Did you know that the meaning of a word is not always set in stone? That’s right, the sense of a word can be different based on the context in which it is used. “Contingent” means dependent on circumstances or conditions. This post unpacks the meaning and origin of this expression.
The meaning of “contingent” is “dependent on or conditioned by something else” or “able to occur or exist only if something else happens first”. In other words, a contingent meaning is something that is not certain and may only happen if something else occurs.
For example, our trip is contingent on getting the car fixed. In this sentence, the event of going on the trip is dependent on the possibility of getting the car fixed. If we don’t get the car fixed, we can’t go on the trip.
A contingent meaning is not always wrong. It can simply describe something that is not definite and may only happen if something else happens first. However, sometimes, a contingent meaning may be seen as unfavorable because it describes something uncertain or may not occur.
For example, I’m only going to the party contingent on my friends coming with me. In this sentence, the speaker is not confident they will attend the party, and their attendance depends on their friends. The speaker won’t go if their friends don’t go either. More information can be found in the video (here).
- “The meeting is contingent upon the arrival of the boss.”
- “The outcome of the game is contingent on which team scores the most points.”
- “The success of our company is contingent on our ability to attract and retain top talent.”
- “My happiness is not contingent on whether I get the promotion or not.”
The word “contingent” comes from the Latin word “contingere,” which means “to happen,” “befall,” or “to touch “. Originally it was to indicate something happening by chance. The current sense of the word “dependent on circumstances” comes from the early 18th century. Interestingly, the word “contingent” is often used in philosophical and legal contexts. This is likely because these fields deal with uncertainty and what-if situations.
Phrases Similar to Contingent
Many phrases have a similar meaning to “contingent”. Here are a few of them:
- “Subject to” means that something depends on something happening first.

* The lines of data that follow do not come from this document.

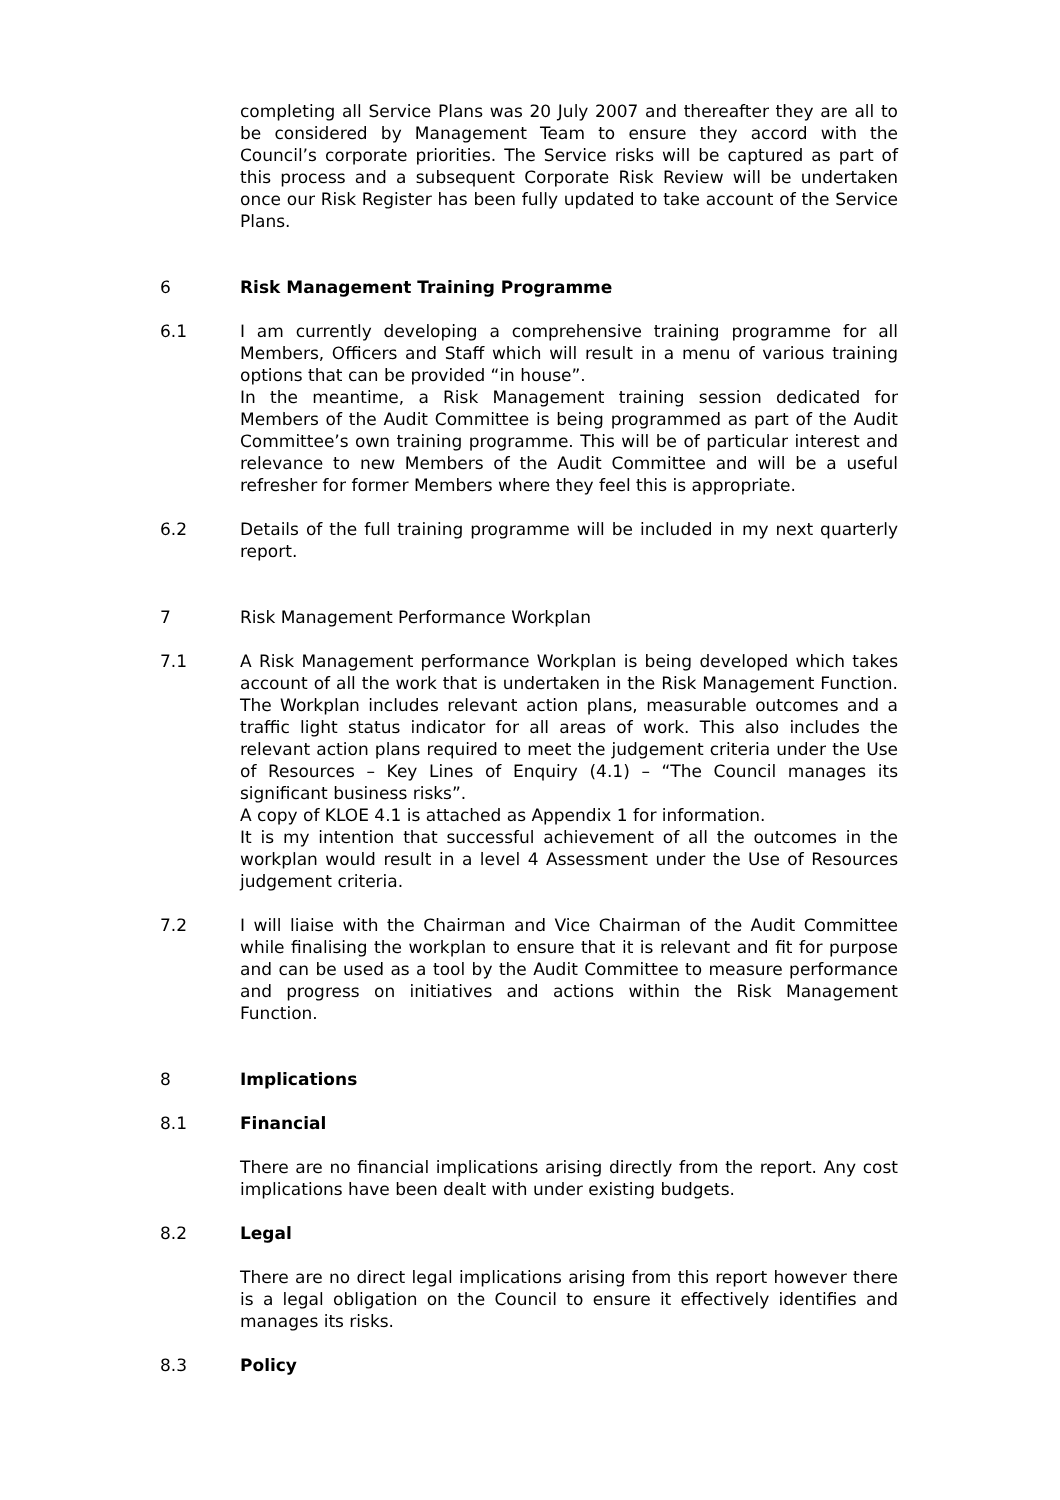completing all Service Plans was 20 July 2007 and thereafter they are all to be considered by Management Team to ensure they accord with the Council’s corporate priorities. The Service risks will be captured as part of this process and a subsequent Corporate Risk Review will be undertaken once our Risk Register has been fully updated to take account of the Service Plans.
6 Risk Management Training Programme
6.1 I am currently developing a comprehensive training programme for all Members, Officers and Staff which will result in a menu of various training options that can be provided “in house”.
In the meantime, a Risk Management training session dedicated for Members of the Audit Committee is being programmed as part of the Audit Committee’s own training programme. This will be of particular interest and relevance to new Members of the Audit Committee and will be a useful refresher for former Members where they feel this is appropriate.
6.2 Details of the full training programme will be included in my next quarterly report.
7 Risk Management Performance Workplan
7.1 A Risk Management performance Workplan is being developed which takes account of all the work that is undertaken in the Risk Management Function. The Workplan includes relevant action plans, measurable outcomes and a traffic light status indicator for all areas of work. This also includes the relevant action plans required to meet the judgement criteria under the Use of Resources – Key Lines of Enquiry (4.1) – “The Council manages its significant business risks”.
A copy of KLOE 4.1 is attached as Appendix 1 for information.
It is my intention that successful achievement of all the outcomes in the workplan would result in a level 4 Assessment under the Use of Resources judgement criteria.
7.2 I will liaise with the Chairman and Vice Chairman of the Audit Committee while finalising the workplan to ensure that it is relevant and fit for purpose and can be used as a tool by the Audit Committee to measure performance and progress on initiatives and actions within the Risk Management Function.
8 Implications
8.1 Financial
There are no financial implications arising directly from the report. Any cost implications have been dealt with under existing budgets.
8.2 Legal
There are no direct legal implications arising from this report however there is a legal obligation on the Council to ensure it effectively identifies and manages its risks.
8.3 Policy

- “Dependent on” means that one thing relies on another for its existence.
- “Conditional on” means that something will only happen if a particular condition is met.
- “Pending on” standards that something is waiting to happen or depends on something else happening first.
Phrases opposite to Contingent
A few phrases also have the opposite meaning of “contingent”. Here are a few of them:
- “Independent of” means that something is not affected by something else.
- “Unrelated to” means that two things are not connected.
- “Irrelevant to” means something is not essential or does not affect something else.
- “Non-essential to” means that something is not necessary for something else.
What is The Correct Saying?
The correct saying is “contingent upon”. This phrase means that something is dependent on something else happening first.
Ways People May Incorrectly Say Contingent
The word “contingent” is often misused in place of words like “possible” or “probable.” While all three terms denote a degree of likelihood, they have different implications. Here are some examples if improper usage:
- He is supposed to arrive at 3 pm contingent on where he sits on the airplane.
- What contingent’s have you traveled to for business?
- She may be awarded the top prize contingent on her finishing the race.
Acceptable Ways to Phrase Contingent
This word is commonly used in business and legal contexts to describe conditions that must be met before an event can occur. Hence, it is usually used as in “contingent upon,” “contingent on,” or “contingent upon completion.” Here are some examples of proper usage:
- The contract is contingent upon the down payment thresholds being met.
- Being accepted into MIT us contingent upon the right test scores and a comprehensive educational history.